The world has become so weird and scary that a lot of people who hate buying groceries – and formerly laughed at the crazy doomsday peppers – are beginning to squirrel away food in their basements.
It goes without saying that the COVID pandemic and all that it involved caught most of us, as individuals and as churches, off guard. Sadly, the experts are telling us that it will likely happen again.
So let’s get ready. Maybe next time we can “crush” this thing and glorify God with our response. Here are some – hopefully – helpful thoughts:
- Prep your people for trouble and trials. Jesus said it:
“In this world you will have trouble. But take heart! I have overcome the world.” John 16:33b
The Apostle Paul said it:
“We must go through many hardships to enter the kingdom of God…” From Acts 14:22
Many of us Americans have had it so good for so long that we were psychologically and spiritually unprepared for the trials of the last one-and-one-half years. Life may never be that easy again. Hot tub Christianity may have permanently gone down the drain. Good riddance. It wasn’t good for us anyway.
Pastors and other church leaders can employ every method they use for growing disciples, including sermons, classes, small groups, orientation sessions and personal conversations, to warn people that the Christian life is not going to be a Sunday School picnic. God IS good but that doesn’t mean that life isn’t sometimes hard, or even very hard.
- Prep your church for the departure of stony ground and thorny ground Christians.
Without diving deeply into the theology of the parable of the four soils (Matthew 13:1-23, Mark 4:1-20, Luke 8:4-15), Jesus is clearly warning His servants that some who hear the message of the gospel and profess to “receive it with joy” (presumably: make joyful professions of their newfound faith) will “fall away” (drop out of the Christian life) because of trouble or persecution “because of the word.”
In other words, they’ll assemble with God’s people for a while, but drop out immediately when asked to endure any degree of persecution or hassle on account of their “faith.” (John adds the observation that “They went out from us, but they did not really belong to us…” in I John 2:19.)
There are also those who hear the message of the gospel – and presumably, profess to believe it – and become unfruitful because of the “worries of this life and the deceitfulness of wealth.” In other words, they are busy with other things they deem to be more important, especially the making of money. How many times have you heard, “We work six days a week; Sunday is our only day to sleep in”?
So Jesus said that many people who profess faith in Him were going to drop out. This has always happened (see John 6:66), it is happening now and it will continue to happen until Jesus returns.
A pandemic with its accompanying lock-downs, social distancing, economic repercussions, strife, anxiety and fear is sufficient reason for many to fall away.

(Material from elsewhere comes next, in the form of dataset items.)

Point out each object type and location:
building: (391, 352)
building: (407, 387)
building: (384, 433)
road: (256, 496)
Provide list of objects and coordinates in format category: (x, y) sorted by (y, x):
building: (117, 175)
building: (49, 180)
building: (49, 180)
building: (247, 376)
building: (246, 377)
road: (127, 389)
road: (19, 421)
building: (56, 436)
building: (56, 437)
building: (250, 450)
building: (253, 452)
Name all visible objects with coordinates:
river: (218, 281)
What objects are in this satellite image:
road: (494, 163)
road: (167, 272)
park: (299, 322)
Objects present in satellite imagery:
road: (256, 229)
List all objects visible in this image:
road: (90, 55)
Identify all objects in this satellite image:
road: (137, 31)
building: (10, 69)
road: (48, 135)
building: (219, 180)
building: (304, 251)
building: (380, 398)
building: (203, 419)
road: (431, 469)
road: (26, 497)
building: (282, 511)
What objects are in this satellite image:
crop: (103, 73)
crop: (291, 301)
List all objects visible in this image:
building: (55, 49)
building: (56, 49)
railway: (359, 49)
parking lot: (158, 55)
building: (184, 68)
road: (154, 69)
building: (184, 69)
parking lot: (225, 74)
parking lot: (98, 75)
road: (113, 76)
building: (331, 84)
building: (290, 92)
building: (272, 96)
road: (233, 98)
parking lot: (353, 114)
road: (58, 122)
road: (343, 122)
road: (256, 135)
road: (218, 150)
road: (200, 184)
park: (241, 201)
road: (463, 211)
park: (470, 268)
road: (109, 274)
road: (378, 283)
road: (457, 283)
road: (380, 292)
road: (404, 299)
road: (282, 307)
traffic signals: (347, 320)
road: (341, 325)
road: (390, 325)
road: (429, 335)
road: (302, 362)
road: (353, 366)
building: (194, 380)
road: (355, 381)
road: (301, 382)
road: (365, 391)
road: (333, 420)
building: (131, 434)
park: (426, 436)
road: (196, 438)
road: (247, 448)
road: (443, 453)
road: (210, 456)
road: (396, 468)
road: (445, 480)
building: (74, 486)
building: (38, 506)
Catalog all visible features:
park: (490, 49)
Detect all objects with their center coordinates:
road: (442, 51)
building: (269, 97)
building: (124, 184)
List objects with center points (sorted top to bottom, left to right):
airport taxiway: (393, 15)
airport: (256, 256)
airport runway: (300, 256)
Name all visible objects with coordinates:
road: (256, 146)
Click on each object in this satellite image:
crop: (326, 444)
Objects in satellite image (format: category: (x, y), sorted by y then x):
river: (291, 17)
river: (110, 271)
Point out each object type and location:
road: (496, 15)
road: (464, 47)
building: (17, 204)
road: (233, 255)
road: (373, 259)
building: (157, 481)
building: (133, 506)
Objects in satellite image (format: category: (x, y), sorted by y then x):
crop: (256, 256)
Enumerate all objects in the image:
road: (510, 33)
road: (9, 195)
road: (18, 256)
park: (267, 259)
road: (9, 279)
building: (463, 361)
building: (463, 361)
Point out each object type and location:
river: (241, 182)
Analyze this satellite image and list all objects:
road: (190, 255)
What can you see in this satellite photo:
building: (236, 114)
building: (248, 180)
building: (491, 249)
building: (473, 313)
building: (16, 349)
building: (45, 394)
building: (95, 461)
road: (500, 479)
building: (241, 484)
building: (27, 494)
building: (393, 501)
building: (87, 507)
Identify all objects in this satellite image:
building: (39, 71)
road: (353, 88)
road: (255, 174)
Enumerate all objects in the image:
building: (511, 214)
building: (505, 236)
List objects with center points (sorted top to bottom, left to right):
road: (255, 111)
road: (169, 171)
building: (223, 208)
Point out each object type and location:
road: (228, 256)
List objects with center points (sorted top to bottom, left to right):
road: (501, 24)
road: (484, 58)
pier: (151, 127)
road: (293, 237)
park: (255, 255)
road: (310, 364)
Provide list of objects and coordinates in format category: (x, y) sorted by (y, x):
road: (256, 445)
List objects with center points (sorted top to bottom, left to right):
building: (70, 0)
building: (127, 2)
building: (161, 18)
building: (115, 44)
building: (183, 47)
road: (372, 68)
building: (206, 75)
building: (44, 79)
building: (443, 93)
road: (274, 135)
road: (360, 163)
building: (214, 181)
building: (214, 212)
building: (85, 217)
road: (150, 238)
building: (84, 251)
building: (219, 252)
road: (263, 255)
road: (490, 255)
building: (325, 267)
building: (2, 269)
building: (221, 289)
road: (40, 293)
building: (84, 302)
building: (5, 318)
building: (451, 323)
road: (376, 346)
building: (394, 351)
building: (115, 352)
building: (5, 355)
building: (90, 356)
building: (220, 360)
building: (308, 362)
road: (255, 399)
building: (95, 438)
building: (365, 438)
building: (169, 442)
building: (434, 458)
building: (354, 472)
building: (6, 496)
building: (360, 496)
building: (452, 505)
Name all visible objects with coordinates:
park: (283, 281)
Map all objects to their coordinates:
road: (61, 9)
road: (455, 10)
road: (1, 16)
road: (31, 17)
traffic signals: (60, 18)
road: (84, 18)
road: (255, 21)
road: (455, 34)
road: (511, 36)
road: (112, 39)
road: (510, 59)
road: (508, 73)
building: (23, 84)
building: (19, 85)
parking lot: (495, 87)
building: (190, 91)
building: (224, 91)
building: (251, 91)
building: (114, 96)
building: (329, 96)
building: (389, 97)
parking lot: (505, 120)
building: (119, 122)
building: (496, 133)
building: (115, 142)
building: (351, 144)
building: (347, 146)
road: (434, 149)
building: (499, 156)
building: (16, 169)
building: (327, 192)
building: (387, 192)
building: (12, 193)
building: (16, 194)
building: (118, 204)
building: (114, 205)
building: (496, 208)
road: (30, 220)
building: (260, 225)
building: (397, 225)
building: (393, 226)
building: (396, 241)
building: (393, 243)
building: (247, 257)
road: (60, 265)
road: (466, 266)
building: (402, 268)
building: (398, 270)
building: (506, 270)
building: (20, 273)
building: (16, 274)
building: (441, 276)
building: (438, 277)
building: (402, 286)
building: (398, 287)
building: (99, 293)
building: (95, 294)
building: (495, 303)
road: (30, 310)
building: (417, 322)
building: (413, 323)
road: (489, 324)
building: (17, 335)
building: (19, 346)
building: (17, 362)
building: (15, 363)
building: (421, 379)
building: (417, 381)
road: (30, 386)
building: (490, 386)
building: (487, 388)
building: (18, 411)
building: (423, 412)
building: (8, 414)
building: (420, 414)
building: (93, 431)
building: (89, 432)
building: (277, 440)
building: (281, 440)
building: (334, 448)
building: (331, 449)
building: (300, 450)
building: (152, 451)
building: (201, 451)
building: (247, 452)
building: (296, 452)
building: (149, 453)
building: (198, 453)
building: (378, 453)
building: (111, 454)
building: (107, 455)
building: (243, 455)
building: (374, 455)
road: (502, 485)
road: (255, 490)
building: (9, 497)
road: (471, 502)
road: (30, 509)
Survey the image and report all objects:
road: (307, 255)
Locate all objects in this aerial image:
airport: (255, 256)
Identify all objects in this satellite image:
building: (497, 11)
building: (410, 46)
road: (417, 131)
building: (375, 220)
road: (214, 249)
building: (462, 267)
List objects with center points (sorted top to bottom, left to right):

Pastors and other church leaders can “prep” their churches by carefully teaching Jesus’ words-to-the-wise.
- Prep your people to accept their brothers and sisters in spite of their differences of opinion.
We have a whole chapter (and more) devoted to this subject: Romans 14:1-15:13. In the first century, Christians disagreed about certain ethical issues which were not specifically addressed in Scripture and over which sincere Christ-followers disagreed. The “biggies” seemed to be (1) Eating food which had been ceremonially offered to idols (2) The keeping of the Jewish dietary laws (3) The keeping of Jewish holy days.
Paul made no attempt to settle any of these issues. Instead, he gave the young church at Rome guidelines and principles for making up their own minds on these issues and treating those with differing opinions with love and respect.
Some of our churches did quite well at applying these principles to the issues of masking, voting, distancing, shutting down and getting vaccinated. Others? Not so much.
If your church didn’t do so well with handling these differences of opinion – or even if it did – go to work right now at helping your people to get good at accepting the brothers and sisters with whom they disagree.
My prayer is that we never face anything like the pandemic of 2020/2021 again. But if we do, I want to be better prepared for it than I was last time and I would want my church to be better prepared for it as well.
“So whether you eat or drink or whatever you do, do it all for the glory of God.”